Hostile work environment charges against councilman "unfoiunded," investigator finds
Taft City Councilman Craig Noble has been cleared of allegations that he created a hostile work environment for City manager Bob Gorson and unnamed other city employees.
The councilman said he wanted to “clear the air in the community.”
Noble also said he was told by three members of the Taft City Council not to discuss the issue with city employees unless they first raised the issue with them.
Noble said he was also been told to quit making any remarks critical of city employees.
Both Noble and Councilman Cliff Thompson received similar memos from the majority of the council telling them not to discuss certain issues.
The Kern County Grand Jury last week issued a report last week accusing the majority of the council of violating California's open meeting laws when they signed a letter telling an unspecified councilman not to discuss certain issues.
The letter violated the Brown Act, the report said, and created a chilling effect on the city's government.
“An attempt to silence a public official has the effect of disenfranchising the people,” the Grand Jury's Cities and Joint Powers Committee wrote in the report.
The report did not name the councilman who received the memo or state which memo it was referring to.
Both Noble and Thompson were accused last November of creating a hostile workplace.
The investigation has been completed, but there has been no public statements on the results of that investigation.
However, the Midway Driller obtained a copy of a letter sent to Noble dated April 20. It contains the information that Noble had been cleared of any wrongdoing, but still told him not to bring the issue up with city employees
The letter was signed by Mayor Dave Noerr and councilmen Paul Linder and Randy Miller two months after investigator Scott Nelson found that the charges against Noble were without basis.
Noble said the release of the letter came after several attempts to get it.
The councilman said he corresponded at length with Shelline K. Bennett, an attorney with the firm Liebert Cassidy Whitmore become he received the memo. Bennett's firm was hired by the city to investigate the hostile workplace allegations.

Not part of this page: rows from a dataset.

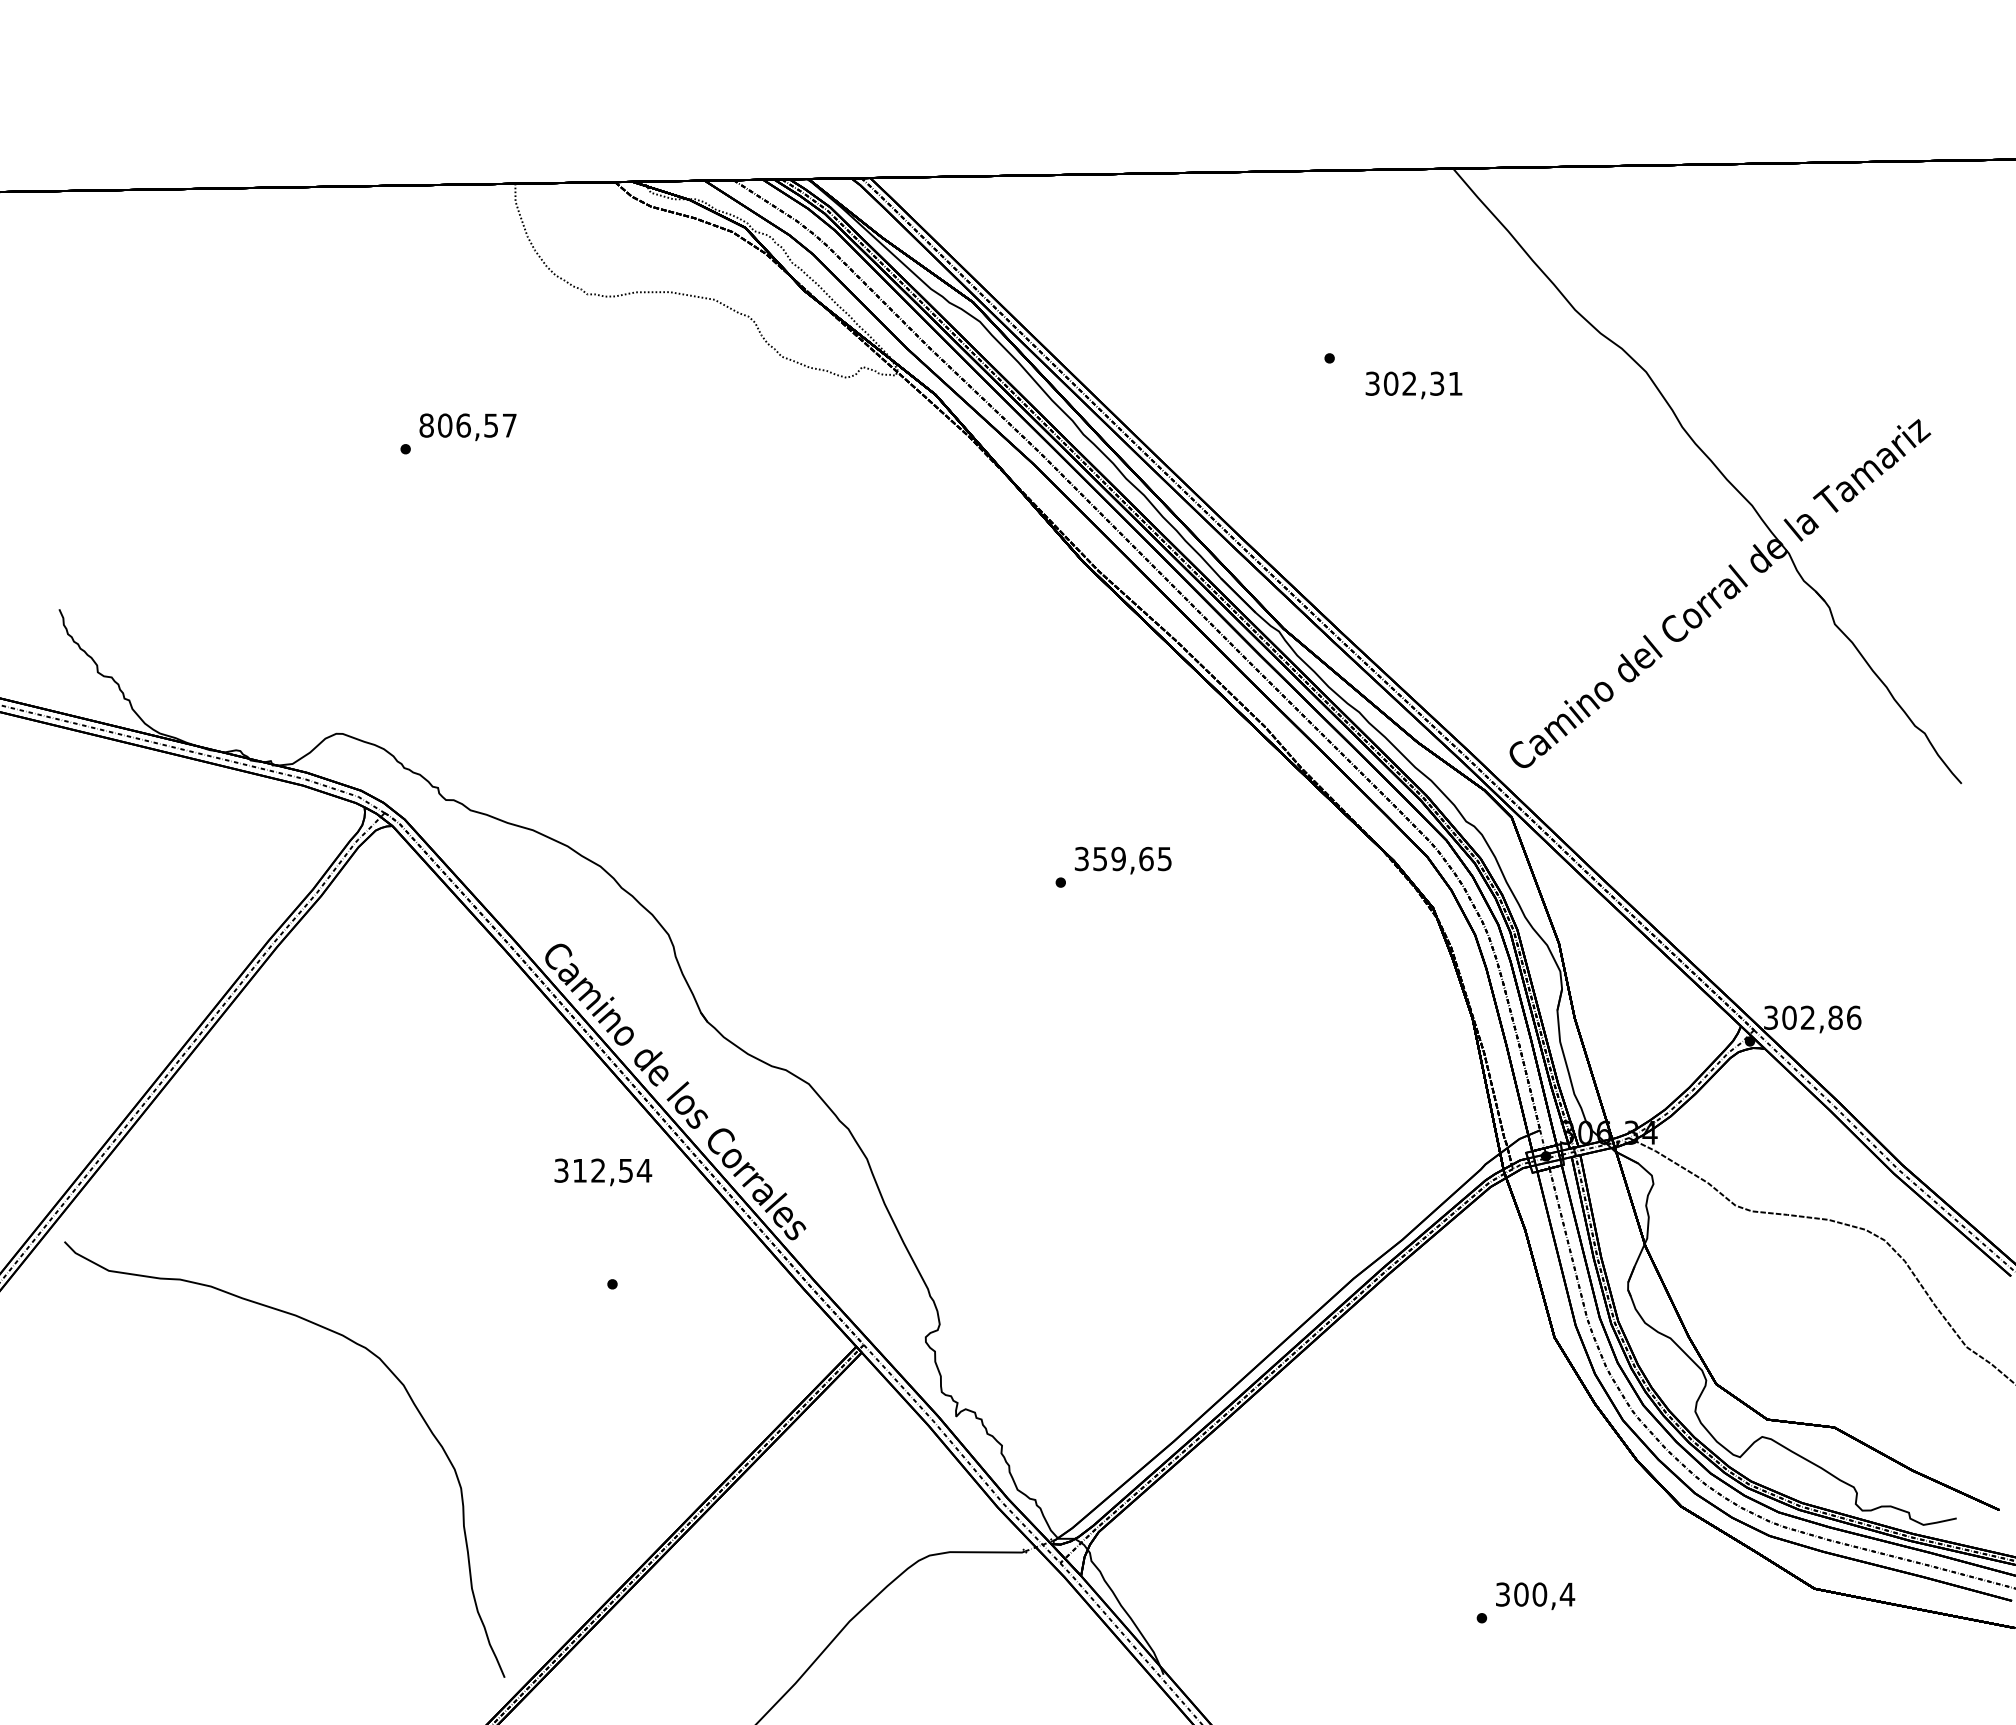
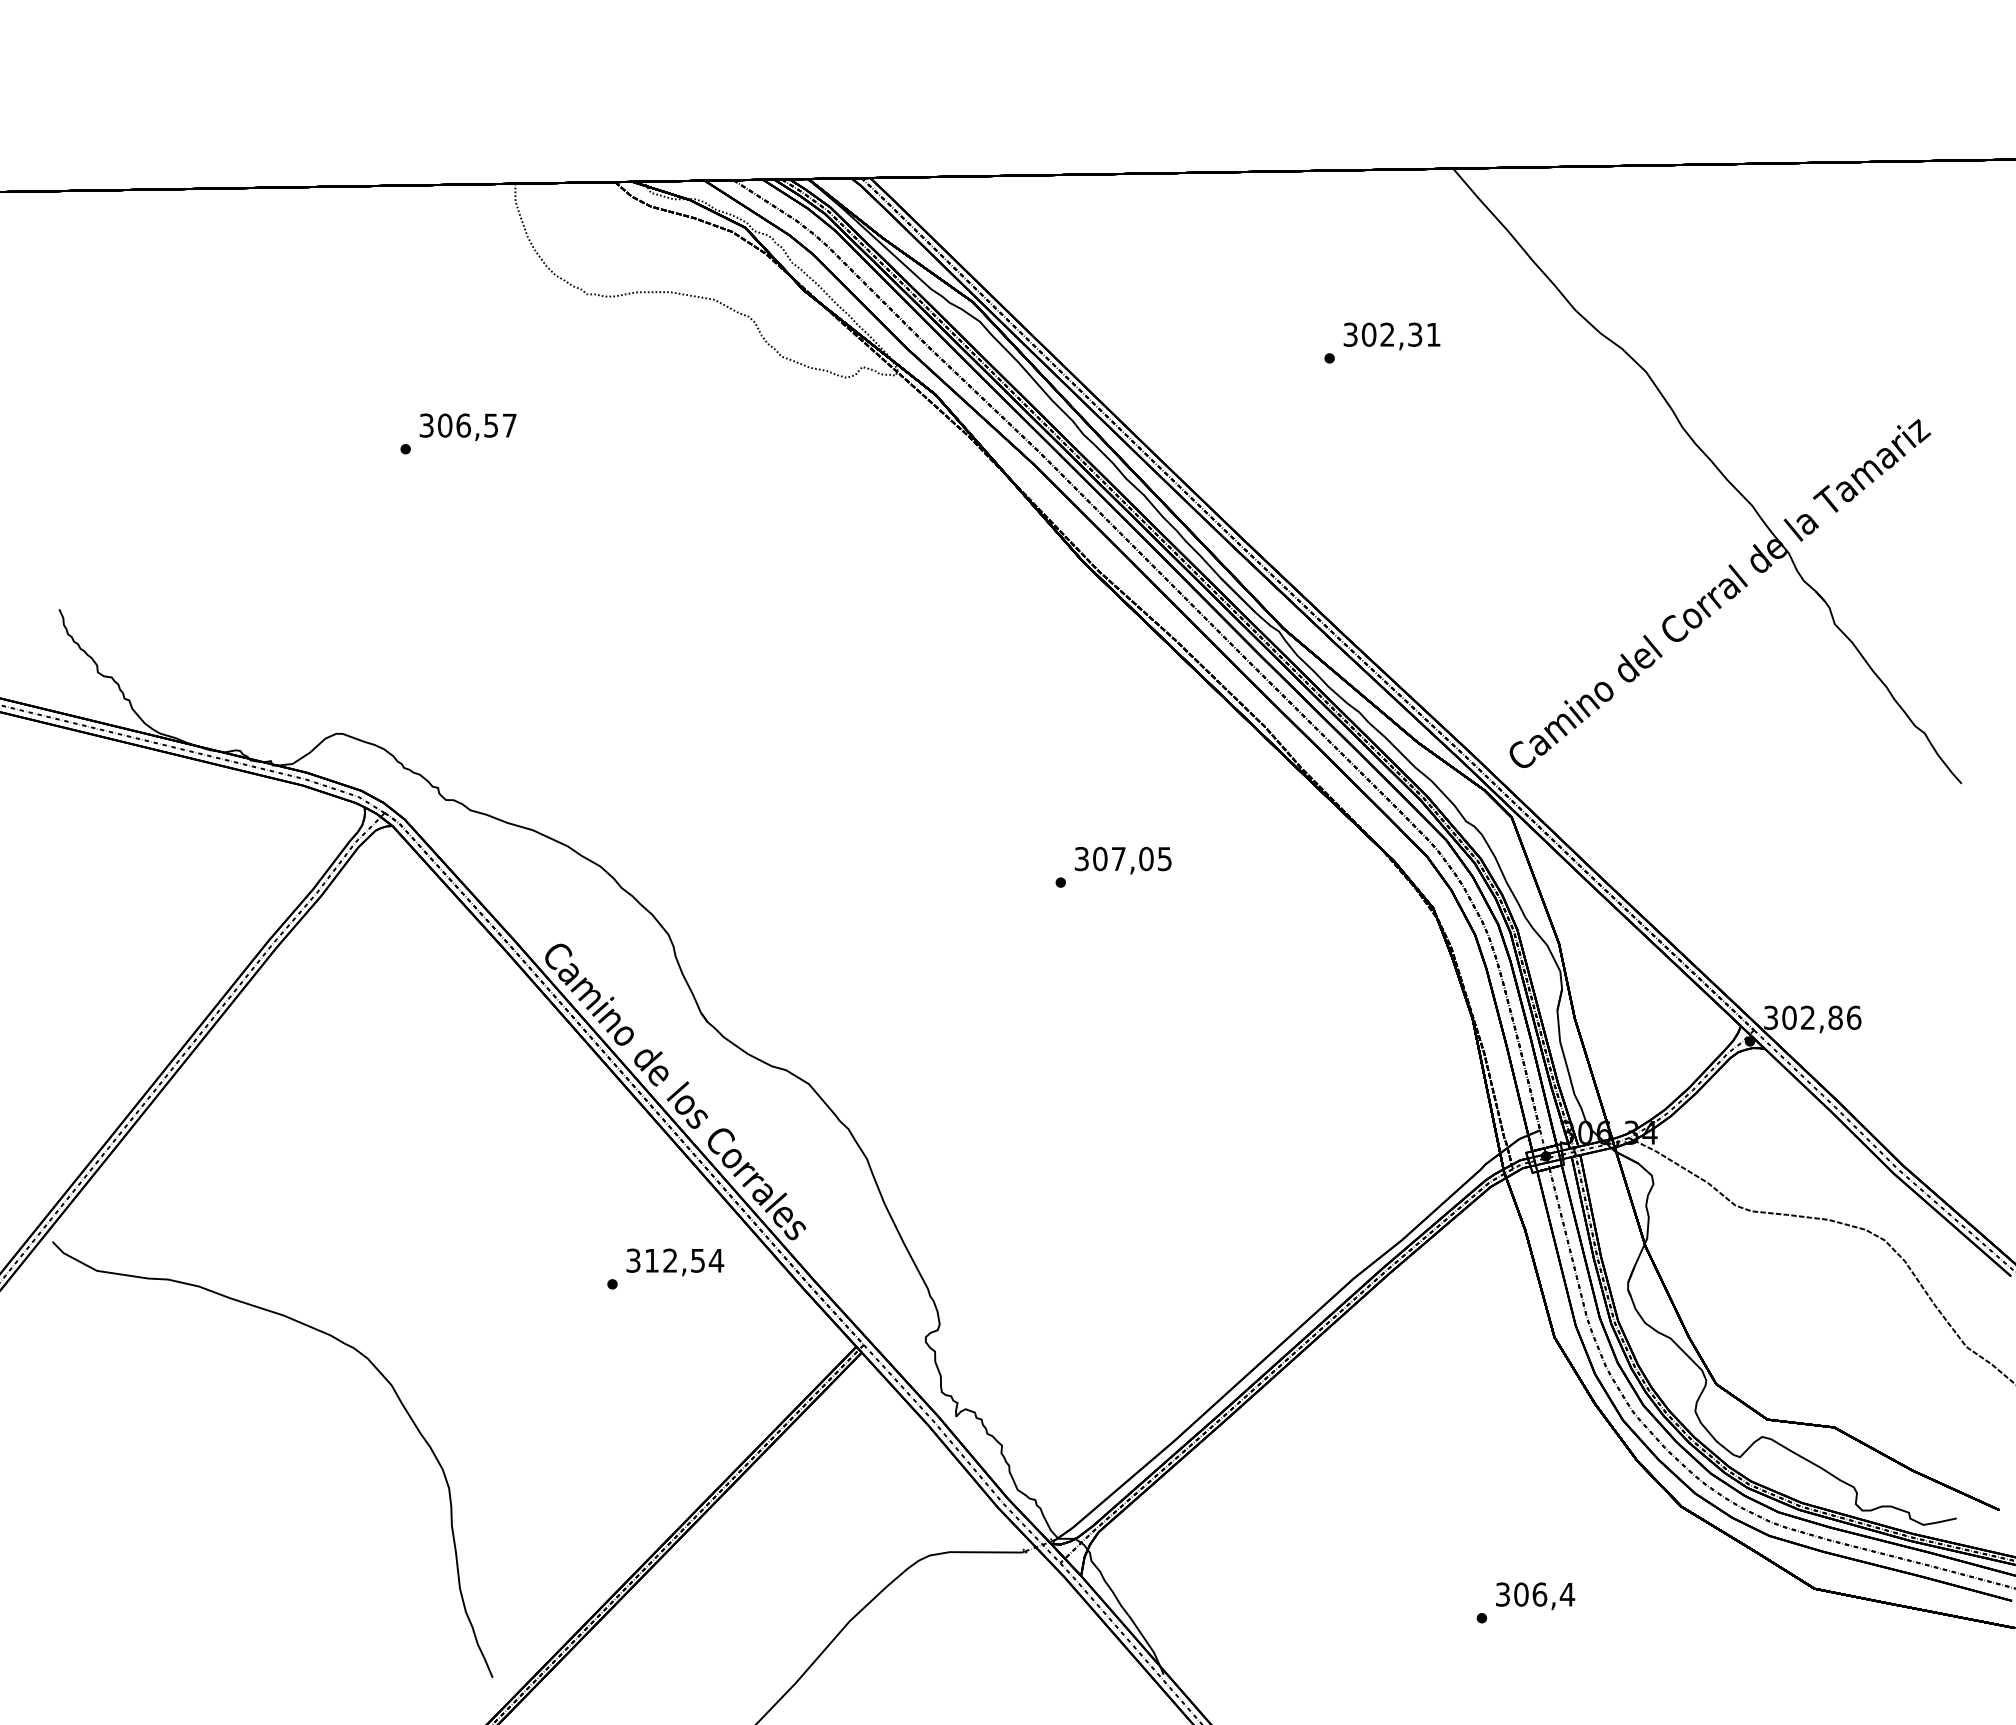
text at (1413, 385) position: (1413, 385) -> (1391, 336)
text at (426, 425): 806,57 -> 306,57
text at (1123, 858): 359,65 -> 307,05
text at (603, 1172) position: (603, 1172) -> (675, 1262)
curve at (350, 1341) position: (350, 1341) -> (338, 1341)
text at (1539, 1594): 300,4 -> 306,4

The letter cleared Noble of the the allegation that in his capacity as a councilman had “subjected City manager Bob Gorson and/or city employees to inappropriate and unwarranted behavior” were unfounded.
Still Noble said he was told in writing twice to cease commenting on city business or talking with city employees.
“W ask that you refrain from discussing Mr. Nelson's findings with city employees unless they initiated such conversations with you because for you to initiate the conversations with employees could be viewed by them as retaliation,” the letter said
He also said he was told verbally in late February that the investigation had cleared him of the hostile workplace violations, but it took two more months, including an exchange of emails with Bennett, before the memo signed by the three councilmen was sent to him.
The memo was dated April 20, but Noble said he received it on May 4.